I threw away my old blue cycling sweater yesterday. I’d had the thing so long I can’t remember being without it. It wasn’t the first jersey I owned. The first was a light-blue and white one I thought looked like Felice Gimondi’s Bianchi team jersey. I gave that one away years ago without a second thought. The sweater though, was tougher.
I think that sweater was made as the top half of an old-fashioned Italian warm-up suit, one of the ones with pants that looked like pajama bottoms. No one bought those pants; if I think about them I can feel sorry for all those rejected baggy warm-up bottoms. I wonder what became of them and hope they’re doing all right, wherever they are.
The shop where I bought that sweater closed not much later. I remember it as a kind of unfocused shop, one you’d seldom find a reason to visit. My girlfriend had bought one of the sweaters there for $15, a bargain even in those days. I stepped right up.
The label, printed in Italian, couldn’t be decoded. You couldn’t tell if it was wool or synthetic or a blend. I treated it like wool for 10 years.
The full-length front zipper made that sweater easy to put on and take off. If the day got warm you could unzip it part or all the way. Or you could take it off and twirl it by the sleeves and tie it around your waist. Perfect.
That girlfriend and I rode together a lot. I see us in my mind in matching blue sweaters, riding side by side (only when safe, of course) down foggy, wooded country roads. We looked alike and I think we thought alike, then.
She and I rode centuries and group training rides. We took moderate-length tours together. She liked to wear a railroad engineer’s hat. I was learning to wear a cycling cap Saronni-style, down over the eyes in the front, perched impossibly high in back. Saronni, that year, was still being driven to races by his mommy.
Eventually, though I learned to wear the cap perfectly, the girlfriend departed. The sweater stayed on.
I recall once on a late fall ride I got caught in a cold rainstorm. I got soaked but the sweater kept me warm. I remember wringing water out of it in a restaurant bathroom and having to drop it on the john floor for lack of a place to hang it while I dressed. It was still so wet, even after the wringing, that it flopped loudly when I dropped it on the tile. That’s a warm sweater.

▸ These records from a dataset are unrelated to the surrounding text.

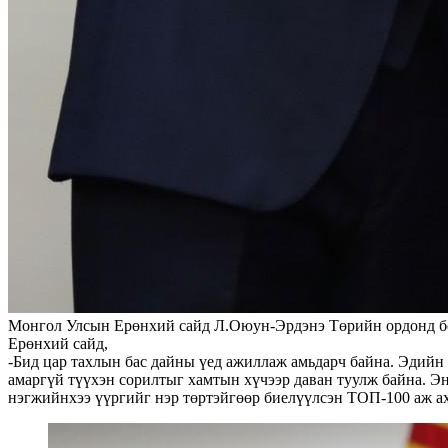
Монгол Улсын Ерөнхий сайд Л.Оюун-Эрдэнэ Төрийн ордонд бол
Ерөнхий сайд,
-Бид цар тахлын бас дайны үед ажиллаж амьдарч байна. Эдийн з
амаргүй түүхэн сорилтыг хамтын хүчээр даван туулж байна. Энэ
нэгжийнхээ үүргийг нэр төртэйгөөр биелүүлсэн ТОП-100 аж а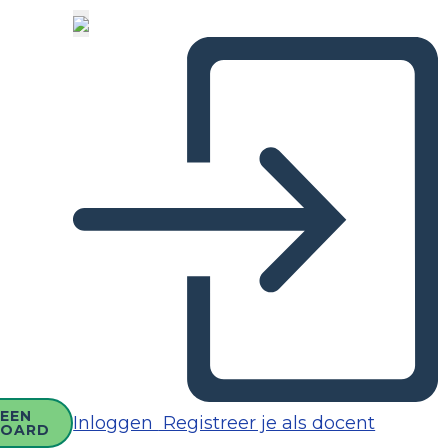
EEN
Inloggen
Registreer je als docent
BOARD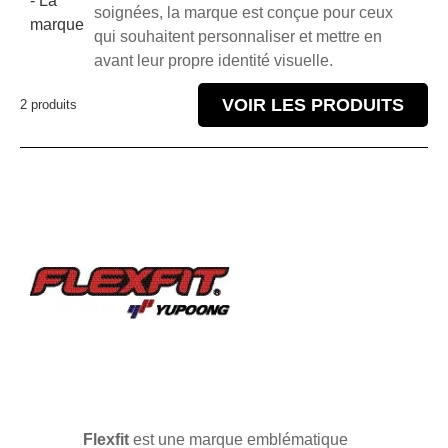
- La
soignées, la marque est conçue pour ceux
marque
qui souhaitent personnaliser et mettre en
avant leur propre identité visuelle.
VOIR LES PRODUITS
2 produits
Flexfit
est une marque emblématique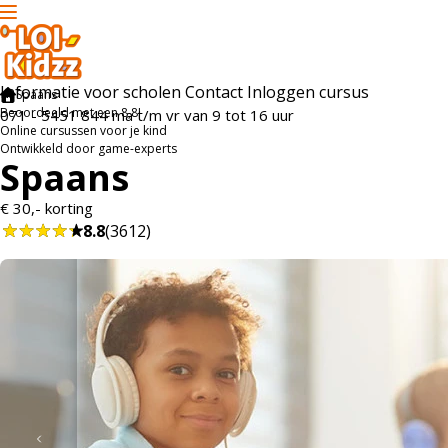
Informatie voor scholen
Contact
Inloggen cursus
Spaans
Beoordeeld met een 8,8!
071 - 5451 844
ma t/m vr
van 9 tot 16 uur
Online cursussen voor je kind
Ontwikkeld door game-experts
Spaans
€ 30,- korting
8.8
(3612)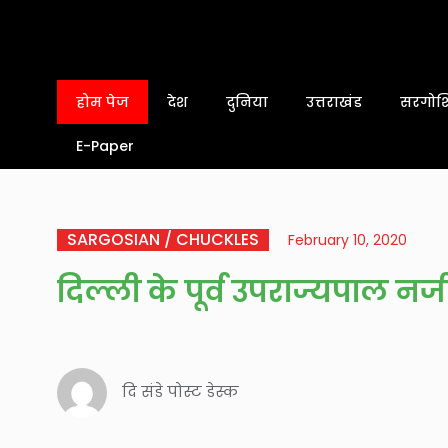
होम पेज
देश
दुनिया
उत्तराखंड
सरगोशि
E-Paper
SARGOSIAN / CHUCKLES
February 10, 2020
दिल्ली के पूर्व उपराज्यपाल 
दि संडे पोस्ट डेस्क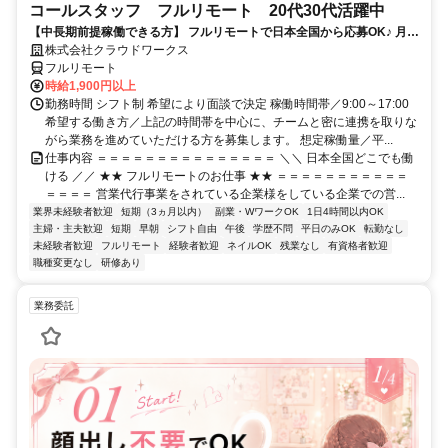
コールスタッフ フルリモート 20代30代活躍中
【中長期前提稼働できる方】 フルリモートで日本全国から応募OK♪ 月稼
働80時間で安定収入！
株式会社クラウドワークス
フルリモート
時給1,900円以上
勤務時間 シフト制 希望により面談で決定 稼働時間帯／9:00～17:00
希望する働き方／上記の時間帯を中心に、チームと密に連携を取りな
がら業務を進めていただける方を募集します。 想定稼働量／平...
仕事内容 ＝＝＝＝＝＝＝＝＝＝＝＝＝＝＝ ＼＼ 日本全国どこでも働
ける ／／ ★★ フルリモートのお仕事 ★★ ＝＝＝＝＝＝＝＝＝＝＝
＝＝＝＝ 営業代行事業をされている企業様をしている企業での営...
業界未経験者歓迎
短期（3ヵ月以内）
副業・WワークOK
1日4時間以内OK
主婦・主夫歓迎
短期
早朝
シフト自由
午後
学歴不問
平日のみOK
転勤なし
未経験者歓迎
フルリモート
経験者歓迎
ネイルOK
残業なし
有資格者歓迎
職種変更なし
研修あり
業務委託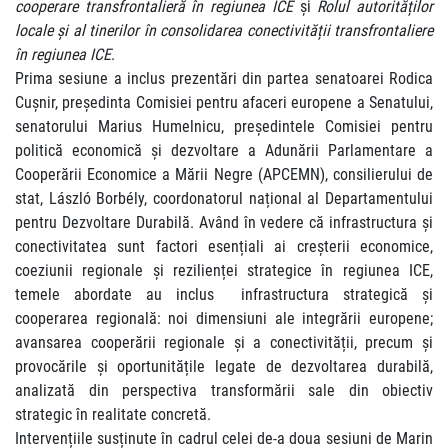
cooperare transfrontalieră în regiunea ICE
și
Rolul autorităților
locale și al tinerilor în consolidarea conectivității transfrontaliere
în regiunea ICE
.
Prima sesiune a inclus prezentări din partea senatoarei Rodica
Cușnir, președinta Comisiei pentru afaceri europene a Senatului,
senatorului Marius Humelnicu, președintele Comisiei pentru
politică economică și dezvoltare a Adunării Parlamentare a
Cooperării Economice a Mării Negre (APCEMN), consilierului de
stat, László Borbély, coordonatorul național al Departamentului
pentru Dezvoltare Durabilă. Având în vedere că infrastructura și
conectivitatea sunt factori esențiali ai creșterii economice,
coeziunii regionale și rezilienței strategice în regiunea ICE,
temele abordate au inclus infrastructura strategică și
cooperarea regională: noi dimensiuni ale integrării europene;
avansarea cooperării regionale și a conectivității, precum și
provocările și oportunitățile legate de dezvoltarea durabilă,
analizată din perspectiva transformării sale din obiectiv
strategic în realitate concretă.
Intervențiile susținute în cadrul celei de-a doua sesiuni de Marin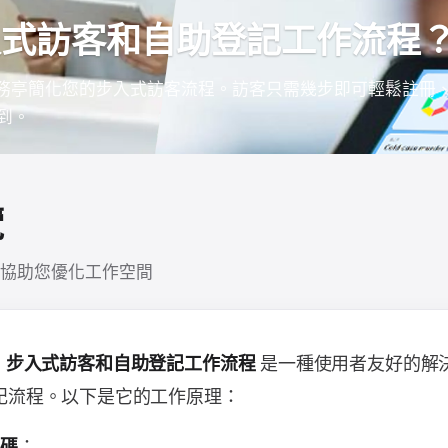
入式訪客和自助登記工作流程
 的自助服務亭簡化您的步入式訪客流程。訪客只需幾步即可輕鬆註冊
到。
覽
協助您優化工作空間
的
是一種使用者友好的解
步入式訪客和自助登記工作流程
記流程。以下是它的工作原理：
：
維碼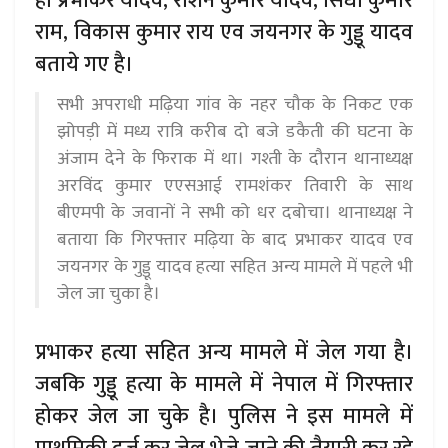
ही प्रभाकर यादव, रौशन कुमार यादव, सिंधी कुमार
राम, विकास कुमार राय एव जयनगर के गुड्डू यादव
बताये गए है।
सभी अपराधी मढ़िया गांव के नहर चौक के निकट एक
झोपड़ी में मध्य रात्रि करीब दो बजे डकैती की घटना के
अंजाम देने के फिराक में था। गश्ती के दौरान थानाध्यक्ष
अरविंद कुमार एएसआई रामशंकर तिवारी के साथ
बीएमपी के जवानों ने सभी को धर दबोचा। थानाध्यक्ष ने
बताया कि गिरफ्तार मढ़िया के बाद प्रभाकर यादव एव
जयनगर के गुड्डू यादव हत्या सहित अन्य मामले में पहले भी
जेल जा चुका है।
प्रभाकर हत्या सहित अन्य मामले में जेल गया है।
जबकि गुड्डू हत्या के मामले में नेपाल में गिरफ्तार
होकर जेल जा चुके है। पुलिस ने इस मामले में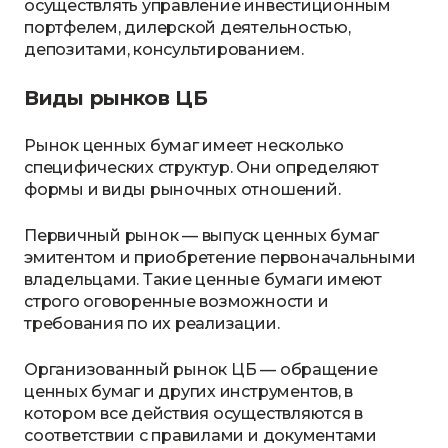
осуществлять управление инвестиционным
портфелем, дилерской деятельностью,
депозитами, консультированием.
Виды рынков ЦБ
Рынок ценных бумаг имеет несколько
специфических структур. Они определяют
формы и виды рыночных отношений.
Первичный рынок — выпуск ценных бумаг
эмитентом и приобретение первоначальными
владельцами. Такие ценные бумаги имеют
строго оговоренные возможности и
требования по их реализации.
Организованный рынок ЦБ — обращение
ценных бумаг и других инструментов, в
котором все действия осуществляются в
соответствии с правилами и документами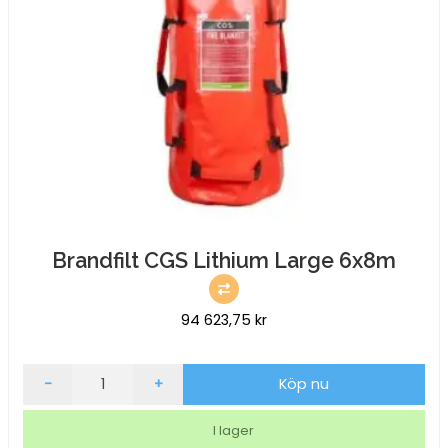
Brandfilt CGS Lithium Large 6x8m
94 623,75
kr
Brandfilt
-
+
Köp nu
CGS
Lithium
I lager
Large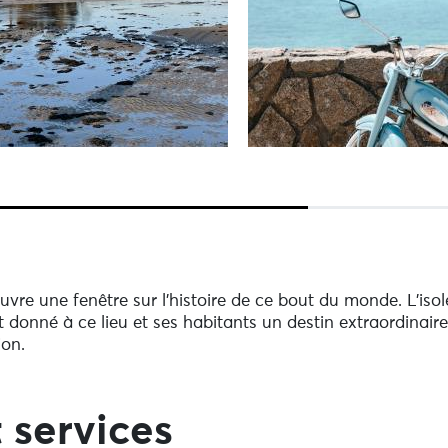
uvre une fenêtre sur l'histoire de ce bout du monde. L'iso
nt donné à ce lieu et ses habitants un destin extraordinai
ion.
 services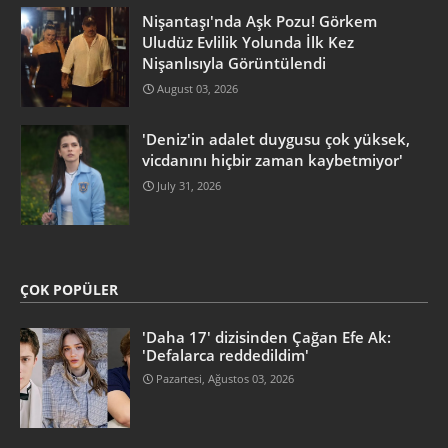
Nişantaşı'nda Aşk Pozu! Görkem
Uludüz Evlilik Yolunda İlk Kez
Nişanlısıyla Görüntülendi
August 03, 2026
'Deniz'in adalet duygusu çok yüksek,
vicdanını hiçbir zaman kaybetmiyor'
July 31, 2026
ÇOK POPÜLER
'Daha 17' dizisinden Çağan Efe Ak:
'Defalarca reddedildim'
Pazartesi, Ağustos 03, 2026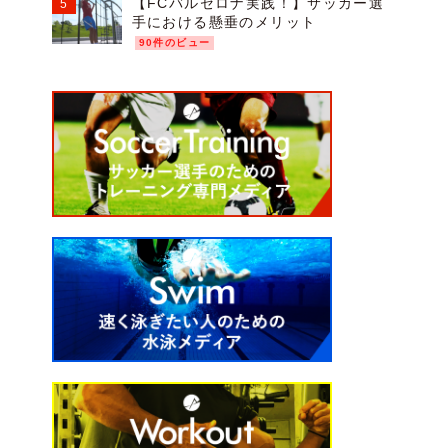
【FCバルセロナ実践！】サッカー選
手における懸垂のメリット
90件のビュー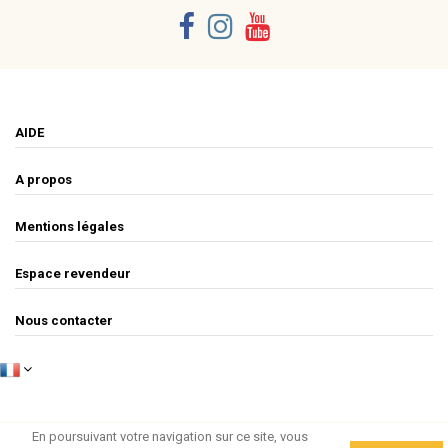
AIDE
A propos
Mentions légales
Espace revendeur
Nous contacter
En poursuivant votre navigation sur ce site, vous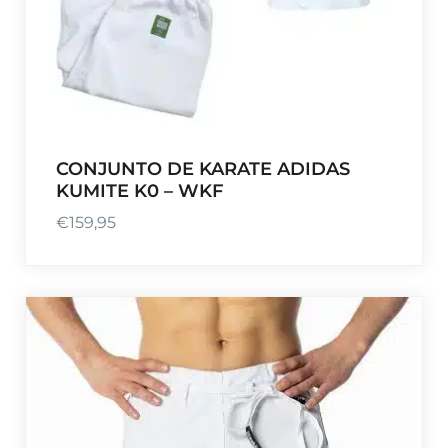
CONJUNTO DE KARATE ADIDAS
KUMITE K0 – WKF
€
159,95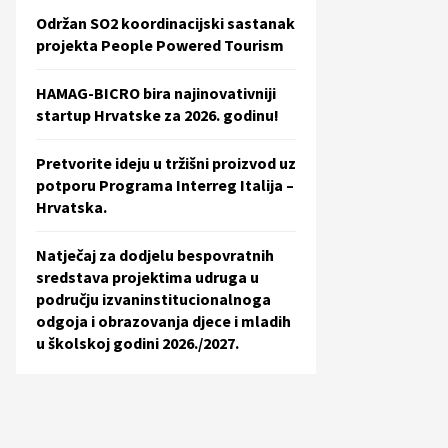
Održan SO2 koordinacijski sastanak
projekta People Powered Tourism
HAMAG-BICRO bira najinovativniji
startup Hrvatske za 2026. godinu!
Pretvorite ideju u tržišni proizvod uz
potporu Programa Interreg Italija –
Hrvatska.
Natječaj za dodjelu bespovratnih
sredstava projektima udruga u
području izvaninstitucionalnoga
odgoja i obrazovanja djece i mladih
u školskoj godini 2026./2027.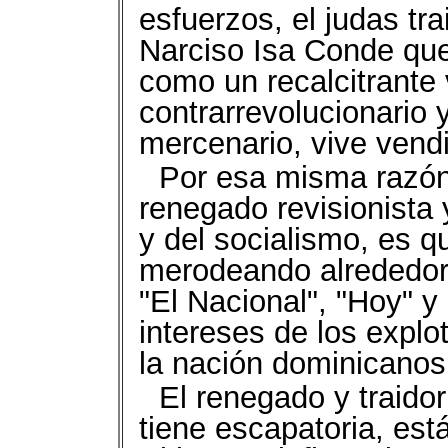
esfuerzos, el judas tra
Narciso Isa Conde que
como un recalcitrante
contrarrevolucionario 
mercenario, vive vendi
Por esa misma razón,
renegado revisionista 
y del socialismo, es 
merodeando alrededor 
"El Nacional", "Hoy" y
intereses de los explo
la nación dominicanos
El renegado y traido
tiene escapatoria, es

I remember it covered in frost down the arms and across the chest on those painfully chilly, clear mornings there are never enough of. I remember how the cuffs frayed after the first couple years but never got worse. I can remember the blue of it bright and the new smell still in it. That sweater was new then and so was cycling. I had yet to discover I had limits.
In those days I felt it was important to wear clean, newish cycling clothes. I saw that some people who’d been at it long enough to own old bike clothing wore their mended, tattered stuff with no embarrassment. Not me though; no patched tights for me.
I thought that if I wore less-than-perfect jerseys or shorts or whatever, I would be considered casual or uncommitted to the sport.
Years passed and I was still riding. I got less impressed by emblems of dedication one could merely buy. I became more aware of subtle signals, like class on the bike, that earlier I might have missed while looking at some turkey’s jersey.
I won’t say I’ve let myself go completely and ride in rags. I did begin to lose interest in woollen (later Lycra) perfection. I came to find certain articles of clothing (and equipment) pleasantly familiar and effective. I didn’t want a new whatever, thank you. I liked the old one just fine.
I liked that blue sweater especially fine as you may have perceived. My new girlfriend found the hole in the twice-mended left shoulder too shabby. She asked me repeatedly not to wear it.
I explained to her about the old girlfriend and the rainstorm and the frosty mornings. I tried to recreate the sound my sweater made slapping the bathroom floor. She was relentless.
I was too classy a guy, she said, to wear a sweater as ratty as that. It was giving a bad impression. So I threw it away. Hey, it was for my own good.